Despite the enormous upside to Lance, Shanahan decided to go with Garoppolo, the safer choice. Lance was the youngest quarterback in this year’s draft class. At just 21 years old, Lance can sit and learn behind Garoppolo for this whole season, and make his first start next year at age 22, which will still be younger than most other NFL quarterbacks. The future is bright and there’s no reason to rush Lance onto the field. Let’s not forget Garoppolo led these 49ers to a Super Bowl appearance just two years ago, but Garoppolo has a rough injury history, and is nothing more than an average-level player. It stands to reason that at some point during the season, maybe the rookie simply gives them a better chance to win football games, or maybe he just needs some game experience. It’s not a matter of “if” for Trey Lance, but rather a matter of “when.” It’s unlikely that it will come before their week 6 bye, but at some point later this season, Trey Lance will be unleashed to the NFL.

New Orleans Saints (Taysom Hill vs. Jameis Winston): Post-lasik eye surgery Jameis Winston looks like a whole new quarterback. So much so, that he has gone from third-string quarterback to the starter in the span of one season.

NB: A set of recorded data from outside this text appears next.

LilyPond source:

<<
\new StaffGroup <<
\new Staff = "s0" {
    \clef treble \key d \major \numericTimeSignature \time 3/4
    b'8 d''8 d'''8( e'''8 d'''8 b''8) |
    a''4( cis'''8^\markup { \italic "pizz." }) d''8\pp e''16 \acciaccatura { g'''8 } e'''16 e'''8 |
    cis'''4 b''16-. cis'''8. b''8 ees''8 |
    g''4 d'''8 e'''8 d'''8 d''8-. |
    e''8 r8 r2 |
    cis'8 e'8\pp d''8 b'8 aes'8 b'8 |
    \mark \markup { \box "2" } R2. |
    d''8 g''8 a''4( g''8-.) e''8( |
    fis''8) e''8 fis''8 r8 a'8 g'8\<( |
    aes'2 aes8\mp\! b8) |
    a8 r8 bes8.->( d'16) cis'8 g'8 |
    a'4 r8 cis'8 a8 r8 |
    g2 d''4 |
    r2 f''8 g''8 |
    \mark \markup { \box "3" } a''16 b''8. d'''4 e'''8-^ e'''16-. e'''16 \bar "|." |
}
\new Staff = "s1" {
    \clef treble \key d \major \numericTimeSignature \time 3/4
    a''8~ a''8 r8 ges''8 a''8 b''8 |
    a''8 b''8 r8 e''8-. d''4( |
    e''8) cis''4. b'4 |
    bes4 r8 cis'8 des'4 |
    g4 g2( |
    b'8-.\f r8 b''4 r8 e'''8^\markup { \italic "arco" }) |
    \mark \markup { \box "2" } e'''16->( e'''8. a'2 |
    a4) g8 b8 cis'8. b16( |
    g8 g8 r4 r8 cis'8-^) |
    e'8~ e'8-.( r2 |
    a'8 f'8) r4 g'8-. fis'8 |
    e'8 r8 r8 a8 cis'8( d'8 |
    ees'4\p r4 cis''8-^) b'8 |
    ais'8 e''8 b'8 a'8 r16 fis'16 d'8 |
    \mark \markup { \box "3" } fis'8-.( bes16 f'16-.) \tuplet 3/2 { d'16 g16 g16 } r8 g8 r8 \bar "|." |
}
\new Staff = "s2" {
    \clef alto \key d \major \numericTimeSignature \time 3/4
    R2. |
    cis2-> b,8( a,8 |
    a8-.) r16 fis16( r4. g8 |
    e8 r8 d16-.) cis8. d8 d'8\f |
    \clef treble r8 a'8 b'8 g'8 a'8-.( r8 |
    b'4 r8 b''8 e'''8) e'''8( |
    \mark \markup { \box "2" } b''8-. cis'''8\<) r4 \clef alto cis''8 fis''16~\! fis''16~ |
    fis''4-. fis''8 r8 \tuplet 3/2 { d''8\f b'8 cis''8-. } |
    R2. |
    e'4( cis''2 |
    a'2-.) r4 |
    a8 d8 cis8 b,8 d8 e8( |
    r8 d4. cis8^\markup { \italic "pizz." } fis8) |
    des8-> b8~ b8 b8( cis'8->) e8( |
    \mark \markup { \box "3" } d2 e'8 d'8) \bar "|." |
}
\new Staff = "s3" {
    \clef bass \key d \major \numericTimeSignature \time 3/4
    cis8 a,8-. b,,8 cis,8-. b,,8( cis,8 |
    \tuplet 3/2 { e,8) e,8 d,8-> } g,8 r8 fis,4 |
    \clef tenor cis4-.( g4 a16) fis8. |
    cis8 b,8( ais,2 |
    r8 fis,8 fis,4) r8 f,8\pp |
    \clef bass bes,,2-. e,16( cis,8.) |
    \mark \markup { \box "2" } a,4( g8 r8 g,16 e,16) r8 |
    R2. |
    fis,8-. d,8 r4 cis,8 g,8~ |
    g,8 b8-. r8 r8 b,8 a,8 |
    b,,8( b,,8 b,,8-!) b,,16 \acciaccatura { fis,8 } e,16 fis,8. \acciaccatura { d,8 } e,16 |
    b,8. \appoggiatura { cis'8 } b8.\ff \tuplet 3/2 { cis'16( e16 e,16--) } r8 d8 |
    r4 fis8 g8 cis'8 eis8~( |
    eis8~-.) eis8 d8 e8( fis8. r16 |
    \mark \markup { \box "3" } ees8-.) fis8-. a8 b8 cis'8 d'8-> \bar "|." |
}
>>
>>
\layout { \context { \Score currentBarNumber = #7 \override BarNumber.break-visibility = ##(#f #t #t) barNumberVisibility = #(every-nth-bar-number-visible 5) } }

Last year, Winston sat on the sidelines behind the now retired legend Drew Brees, and current backup quarterback Taysom Hill. 

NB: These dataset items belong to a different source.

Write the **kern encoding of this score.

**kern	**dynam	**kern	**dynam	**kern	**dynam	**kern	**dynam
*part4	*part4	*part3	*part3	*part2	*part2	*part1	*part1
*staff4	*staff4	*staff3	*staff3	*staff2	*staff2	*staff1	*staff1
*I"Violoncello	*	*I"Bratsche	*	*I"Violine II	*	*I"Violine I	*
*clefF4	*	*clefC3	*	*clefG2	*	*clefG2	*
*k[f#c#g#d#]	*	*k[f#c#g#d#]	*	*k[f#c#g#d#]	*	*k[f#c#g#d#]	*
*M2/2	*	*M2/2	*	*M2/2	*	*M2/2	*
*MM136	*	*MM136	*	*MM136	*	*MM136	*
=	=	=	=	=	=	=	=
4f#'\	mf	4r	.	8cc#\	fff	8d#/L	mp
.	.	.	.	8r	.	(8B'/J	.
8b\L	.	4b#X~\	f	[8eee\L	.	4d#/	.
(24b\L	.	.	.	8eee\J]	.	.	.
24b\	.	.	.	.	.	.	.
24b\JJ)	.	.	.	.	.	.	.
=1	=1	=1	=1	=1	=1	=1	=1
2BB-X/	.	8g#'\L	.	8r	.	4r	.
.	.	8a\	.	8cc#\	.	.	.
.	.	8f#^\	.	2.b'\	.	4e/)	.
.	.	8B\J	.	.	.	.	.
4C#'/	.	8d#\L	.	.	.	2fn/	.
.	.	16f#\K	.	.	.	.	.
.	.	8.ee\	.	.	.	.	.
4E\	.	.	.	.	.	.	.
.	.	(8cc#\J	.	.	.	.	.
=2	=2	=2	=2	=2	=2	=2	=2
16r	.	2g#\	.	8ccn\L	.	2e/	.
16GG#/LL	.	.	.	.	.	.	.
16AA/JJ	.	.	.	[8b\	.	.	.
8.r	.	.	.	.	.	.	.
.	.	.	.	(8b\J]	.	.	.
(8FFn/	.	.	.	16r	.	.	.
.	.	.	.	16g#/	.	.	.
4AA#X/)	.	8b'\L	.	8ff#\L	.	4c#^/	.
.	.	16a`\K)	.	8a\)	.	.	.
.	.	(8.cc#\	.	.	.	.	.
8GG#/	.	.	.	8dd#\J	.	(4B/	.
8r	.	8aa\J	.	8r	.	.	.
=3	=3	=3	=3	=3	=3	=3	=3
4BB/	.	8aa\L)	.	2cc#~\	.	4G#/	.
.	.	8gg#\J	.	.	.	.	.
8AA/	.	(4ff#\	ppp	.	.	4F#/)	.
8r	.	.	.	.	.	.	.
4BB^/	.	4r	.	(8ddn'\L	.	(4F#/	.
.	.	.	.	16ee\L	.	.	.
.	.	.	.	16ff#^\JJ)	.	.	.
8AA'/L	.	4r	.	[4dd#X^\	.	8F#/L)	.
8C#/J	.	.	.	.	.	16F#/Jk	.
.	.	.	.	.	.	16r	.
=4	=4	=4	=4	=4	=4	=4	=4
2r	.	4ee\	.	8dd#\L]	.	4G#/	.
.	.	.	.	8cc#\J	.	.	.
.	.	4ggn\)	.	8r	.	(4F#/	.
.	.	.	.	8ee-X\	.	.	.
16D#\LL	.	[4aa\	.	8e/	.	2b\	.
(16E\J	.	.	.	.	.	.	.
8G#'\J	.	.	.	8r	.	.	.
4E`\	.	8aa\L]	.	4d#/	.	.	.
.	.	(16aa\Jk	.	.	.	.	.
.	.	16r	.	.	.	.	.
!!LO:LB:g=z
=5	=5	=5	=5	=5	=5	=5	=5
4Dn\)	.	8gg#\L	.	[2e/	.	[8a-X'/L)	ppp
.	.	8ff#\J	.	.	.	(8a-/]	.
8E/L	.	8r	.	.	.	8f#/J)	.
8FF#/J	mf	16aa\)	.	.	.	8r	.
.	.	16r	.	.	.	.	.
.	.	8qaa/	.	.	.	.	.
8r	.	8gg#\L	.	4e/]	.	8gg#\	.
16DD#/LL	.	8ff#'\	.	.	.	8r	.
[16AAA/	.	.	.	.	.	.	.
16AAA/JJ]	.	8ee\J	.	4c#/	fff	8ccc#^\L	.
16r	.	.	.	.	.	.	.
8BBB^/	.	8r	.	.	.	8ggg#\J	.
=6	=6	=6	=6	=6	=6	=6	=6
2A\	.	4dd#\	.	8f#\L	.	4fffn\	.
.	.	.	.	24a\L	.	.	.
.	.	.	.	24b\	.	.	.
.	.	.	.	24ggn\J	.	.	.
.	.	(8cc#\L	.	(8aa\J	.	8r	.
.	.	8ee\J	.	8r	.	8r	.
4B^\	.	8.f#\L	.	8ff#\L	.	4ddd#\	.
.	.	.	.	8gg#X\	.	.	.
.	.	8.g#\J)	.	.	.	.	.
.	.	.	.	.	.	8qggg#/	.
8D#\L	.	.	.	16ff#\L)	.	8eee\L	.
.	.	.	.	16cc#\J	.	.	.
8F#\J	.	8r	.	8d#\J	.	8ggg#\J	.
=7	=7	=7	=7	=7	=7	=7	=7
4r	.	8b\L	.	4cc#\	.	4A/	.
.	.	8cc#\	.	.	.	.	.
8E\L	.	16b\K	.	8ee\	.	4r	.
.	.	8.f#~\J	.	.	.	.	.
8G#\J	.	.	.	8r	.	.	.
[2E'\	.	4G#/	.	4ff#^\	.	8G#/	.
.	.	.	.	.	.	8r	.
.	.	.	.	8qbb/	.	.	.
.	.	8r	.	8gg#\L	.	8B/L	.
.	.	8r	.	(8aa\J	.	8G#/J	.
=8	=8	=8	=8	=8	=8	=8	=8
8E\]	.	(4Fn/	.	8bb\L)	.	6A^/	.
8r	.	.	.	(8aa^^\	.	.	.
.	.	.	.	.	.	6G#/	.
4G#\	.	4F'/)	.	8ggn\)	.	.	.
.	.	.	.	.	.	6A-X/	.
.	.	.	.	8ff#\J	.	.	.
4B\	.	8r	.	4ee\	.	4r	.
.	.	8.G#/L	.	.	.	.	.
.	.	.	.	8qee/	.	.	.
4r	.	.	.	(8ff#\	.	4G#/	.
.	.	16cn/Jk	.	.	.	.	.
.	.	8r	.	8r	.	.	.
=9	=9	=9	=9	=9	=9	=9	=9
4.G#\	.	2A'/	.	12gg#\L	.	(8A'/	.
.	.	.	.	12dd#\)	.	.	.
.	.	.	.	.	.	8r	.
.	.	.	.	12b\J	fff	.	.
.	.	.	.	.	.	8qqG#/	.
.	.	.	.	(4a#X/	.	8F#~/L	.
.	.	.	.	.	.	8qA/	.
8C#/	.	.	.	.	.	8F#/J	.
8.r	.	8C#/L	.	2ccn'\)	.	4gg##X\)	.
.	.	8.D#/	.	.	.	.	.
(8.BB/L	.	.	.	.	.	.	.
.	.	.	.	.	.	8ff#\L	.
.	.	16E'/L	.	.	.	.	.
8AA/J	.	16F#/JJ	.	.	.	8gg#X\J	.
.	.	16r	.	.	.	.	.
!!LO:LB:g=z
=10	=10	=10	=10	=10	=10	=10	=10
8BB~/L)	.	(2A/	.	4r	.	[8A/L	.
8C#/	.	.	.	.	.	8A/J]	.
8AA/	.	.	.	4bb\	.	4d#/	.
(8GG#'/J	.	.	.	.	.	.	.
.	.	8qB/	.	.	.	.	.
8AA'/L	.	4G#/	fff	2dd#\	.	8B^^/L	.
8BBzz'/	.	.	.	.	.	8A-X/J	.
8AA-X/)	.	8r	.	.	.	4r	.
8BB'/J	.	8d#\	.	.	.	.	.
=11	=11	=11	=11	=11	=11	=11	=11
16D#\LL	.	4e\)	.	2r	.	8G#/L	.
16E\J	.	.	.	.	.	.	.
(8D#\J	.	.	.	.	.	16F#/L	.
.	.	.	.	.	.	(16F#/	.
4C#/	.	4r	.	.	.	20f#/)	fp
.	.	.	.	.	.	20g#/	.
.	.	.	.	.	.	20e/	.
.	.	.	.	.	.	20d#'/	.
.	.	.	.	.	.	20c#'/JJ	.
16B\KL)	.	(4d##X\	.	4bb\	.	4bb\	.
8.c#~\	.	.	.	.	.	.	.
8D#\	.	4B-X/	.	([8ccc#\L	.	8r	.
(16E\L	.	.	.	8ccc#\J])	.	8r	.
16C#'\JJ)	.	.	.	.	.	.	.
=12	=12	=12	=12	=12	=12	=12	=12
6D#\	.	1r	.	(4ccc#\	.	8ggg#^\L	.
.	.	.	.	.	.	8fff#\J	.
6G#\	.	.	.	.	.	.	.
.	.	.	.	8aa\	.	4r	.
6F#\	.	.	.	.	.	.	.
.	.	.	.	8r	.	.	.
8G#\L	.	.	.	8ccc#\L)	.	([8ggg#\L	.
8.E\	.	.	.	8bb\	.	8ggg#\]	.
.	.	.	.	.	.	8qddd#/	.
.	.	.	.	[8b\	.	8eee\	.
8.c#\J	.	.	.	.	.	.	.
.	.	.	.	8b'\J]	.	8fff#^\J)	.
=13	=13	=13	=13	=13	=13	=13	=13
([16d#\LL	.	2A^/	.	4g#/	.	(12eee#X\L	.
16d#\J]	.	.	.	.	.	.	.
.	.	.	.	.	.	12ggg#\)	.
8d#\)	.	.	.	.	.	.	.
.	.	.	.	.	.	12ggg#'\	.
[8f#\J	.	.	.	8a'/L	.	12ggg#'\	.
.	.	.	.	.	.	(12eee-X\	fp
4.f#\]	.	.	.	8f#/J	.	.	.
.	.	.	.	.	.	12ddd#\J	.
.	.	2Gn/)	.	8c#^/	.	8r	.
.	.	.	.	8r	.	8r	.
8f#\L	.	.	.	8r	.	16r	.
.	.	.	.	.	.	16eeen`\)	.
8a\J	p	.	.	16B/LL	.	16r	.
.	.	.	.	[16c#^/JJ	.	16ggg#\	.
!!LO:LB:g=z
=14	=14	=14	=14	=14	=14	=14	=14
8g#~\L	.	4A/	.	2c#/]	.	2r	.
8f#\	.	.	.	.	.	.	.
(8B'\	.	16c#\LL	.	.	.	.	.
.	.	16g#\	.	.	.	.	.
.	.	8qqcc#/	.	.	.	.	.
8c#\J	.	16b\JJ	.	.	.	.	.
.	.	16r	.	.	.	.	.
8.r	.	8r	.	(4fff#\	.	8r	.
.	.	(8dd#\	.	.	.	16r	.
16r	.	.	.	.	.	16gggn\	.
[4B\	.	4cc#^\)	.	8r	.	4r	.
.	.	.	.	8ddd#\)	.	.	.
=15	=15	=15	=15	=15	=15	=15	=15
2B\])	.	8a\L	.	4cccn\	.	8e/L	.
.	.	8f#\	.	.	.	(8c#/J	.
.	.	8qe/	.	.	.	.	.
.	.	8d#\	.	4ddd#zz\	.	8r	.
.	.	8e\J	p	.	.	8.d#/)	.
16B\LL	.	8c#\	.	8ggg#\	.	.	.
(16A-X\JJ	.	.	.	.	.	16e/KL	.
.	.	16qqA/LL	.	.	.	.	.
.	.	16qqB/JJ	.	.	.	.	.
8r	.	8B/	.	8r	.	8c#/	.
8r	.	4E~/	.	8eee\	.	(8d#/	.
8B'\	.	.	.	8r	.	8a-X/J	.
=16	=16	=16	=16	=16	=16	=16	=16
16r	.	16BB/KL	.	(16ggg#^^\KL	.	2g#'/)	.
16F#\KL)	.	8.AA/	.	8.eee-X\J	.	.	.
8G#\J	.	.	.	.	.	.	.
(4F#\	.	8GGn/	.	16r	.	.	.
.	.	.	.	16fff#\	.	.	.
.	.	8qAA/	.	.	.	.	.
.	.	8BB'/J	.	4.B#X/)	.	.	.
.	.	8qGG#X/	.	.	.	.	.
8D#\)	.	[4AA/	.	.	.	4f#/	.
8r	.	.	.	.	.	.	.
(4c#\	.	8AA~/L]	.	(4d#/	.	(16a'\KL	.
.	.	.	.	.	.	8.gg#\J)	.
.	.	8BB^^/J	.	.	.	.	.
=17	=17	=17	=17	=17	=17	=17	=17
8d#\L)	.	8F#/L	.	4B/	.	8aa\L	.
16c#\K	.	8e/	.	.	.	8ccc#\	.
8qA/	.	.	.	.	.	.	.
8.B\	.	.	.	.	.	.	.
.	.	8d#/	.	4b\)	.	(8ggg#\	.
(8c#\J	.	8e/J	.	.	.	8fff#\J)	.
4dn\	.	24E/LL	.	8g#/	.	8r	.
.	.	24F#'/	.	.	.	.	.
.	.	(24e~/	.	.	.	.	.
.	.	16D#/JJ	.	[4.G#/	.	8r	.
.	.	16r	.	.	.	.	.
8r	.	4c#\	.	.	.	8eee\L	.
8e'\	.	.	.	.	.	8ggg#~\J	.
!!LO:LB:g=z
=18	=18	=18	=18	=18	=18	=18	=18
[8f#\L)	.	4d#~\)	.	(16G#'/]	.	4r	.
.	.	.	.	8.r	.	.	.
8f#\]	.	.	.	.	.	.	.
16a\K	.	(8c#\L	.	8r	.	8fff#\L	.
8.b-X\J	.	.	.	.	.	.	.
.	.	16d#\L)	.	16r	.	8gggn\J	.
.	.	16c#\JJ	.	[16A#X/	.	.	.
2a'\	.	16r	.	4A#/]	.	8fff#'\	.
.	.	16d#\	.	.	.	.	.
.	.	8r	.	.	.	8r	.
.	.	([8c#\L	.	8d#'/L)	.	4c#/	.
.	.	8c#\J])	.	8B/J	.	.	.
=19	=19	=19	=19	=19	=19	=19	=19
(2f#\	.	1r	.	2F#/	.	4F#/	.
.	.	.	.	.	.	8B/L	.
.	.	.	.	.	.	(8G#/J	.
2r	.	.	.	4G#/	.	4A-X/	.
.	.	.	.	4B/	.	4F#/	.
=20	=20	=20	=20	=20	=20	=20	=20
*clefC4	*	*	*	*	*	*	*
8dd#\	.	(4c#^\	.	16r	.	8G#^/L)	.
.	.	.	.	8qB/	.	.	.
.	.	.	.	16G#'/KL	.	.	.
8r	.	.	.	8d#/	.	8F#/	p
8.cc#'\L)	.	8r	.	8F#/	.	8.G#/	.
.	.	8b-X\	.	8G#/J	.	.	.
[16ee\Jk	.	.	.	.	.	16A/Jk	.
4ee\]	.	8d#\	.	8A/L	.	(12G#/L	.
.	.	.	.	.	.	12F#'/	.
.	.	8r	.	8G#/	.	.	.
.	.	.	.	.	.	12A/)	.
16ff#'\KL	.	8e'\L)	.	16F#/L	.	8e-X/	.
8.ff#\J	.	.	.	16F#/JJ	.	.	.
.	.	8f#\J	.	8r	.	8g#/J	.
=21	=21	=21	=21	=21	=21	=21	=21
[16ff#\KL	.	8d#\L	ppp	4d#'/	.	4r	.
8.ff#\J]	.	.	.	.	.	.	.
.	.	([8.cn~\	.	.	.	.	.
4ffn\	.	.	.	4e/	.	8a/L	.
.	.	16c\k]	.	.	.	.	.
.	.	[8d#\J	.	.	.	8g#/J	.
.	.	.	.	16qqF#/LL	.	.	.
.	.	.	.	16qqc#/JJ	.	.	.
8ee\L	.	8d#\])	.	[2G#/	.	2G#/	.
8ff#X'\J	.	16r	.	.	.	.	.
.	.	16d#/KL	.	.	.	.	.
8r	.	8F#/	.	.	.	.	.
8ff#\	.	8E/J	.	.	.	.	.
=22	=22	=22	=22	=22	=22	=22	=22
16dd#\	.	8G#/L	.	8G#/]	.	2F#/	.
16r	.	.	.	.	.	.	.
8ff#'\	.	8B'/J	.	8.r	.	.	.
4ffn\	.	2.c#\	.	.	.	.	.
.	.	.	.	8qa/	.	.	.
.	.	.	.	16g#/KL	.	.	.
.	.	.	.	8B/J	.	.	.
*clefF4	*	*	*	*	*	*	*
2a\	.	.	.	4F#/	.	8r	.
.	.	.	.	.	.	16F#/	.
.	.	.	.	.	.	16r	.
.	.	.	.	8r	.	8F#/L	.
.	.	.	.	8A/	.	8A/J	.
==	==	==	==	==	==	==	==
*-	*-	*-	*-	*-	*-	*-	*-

It appears as though Winston learned a thing or two, because he came out this offseason and stole the starting quarterback job from Hill. “Famous Jameis” secured the job in week two of the preseason on national TV in a game against the Jacksonville Jaguars. Winston completed nine of ten passes for 123 yards and two touchdown passes, and earned a whopping 157.5 passer rating. A perfect passer rating is 158.3, a difference of just 0.8 points.

Hill will still likely be used in his “swiss army knife” role for the Saints, but as the Drew Brees era ends, a new era begins in The Big Easy: the career revival of Jameis Winston.

Broncos (Drew Lock vs. Teddy Bridgewater): Perhaps one of the more surprising quarterback decisions was Broncos head coach Vic Fangio’s decision to start Teddy Bridgewater over Drew Lock. This decision was a safe choice, as Bridgewater did a great job in the preseason of taking care of the football, while also producing scoring drives. However, Lock played well too, showing an explosiveness that Bridgewater hasn’t shown since before his knee injury back in 2016.

 Lock is what people in the NFL world call a “low-floor, high-ceiling” player, or a player who doesn’t produce consistently on a week to week basis, but has shown flashes of stardom and has sky-high potential. Bridgewater is the opposite, a “high-floor, low ceiling” player, or a player who is a very safe and reliable choice, but is unlikely to go above and beyond expectations. 

The Broncos have a very talented roster, one that can possibly make a wild card playoff spot in the AFC, but the difference between making and missing the playoffs for them could come down to quarterback play. 

The way Bridgewater can win football games for the Broncos this season is by thriving in “situational football.” These are third downs, two-minute and four-minute drills, and scoring touchdowns both in the red zone and on the goal line. “Situational football” can often be the difference between winning and losing, especially for fringe playoff teams like The Torch expects the Broncos to be this season. 

Time will tell if the Bridgewater experiment works out for the Broncos, but Lock is a very ready, and capable backup if it doesn’t.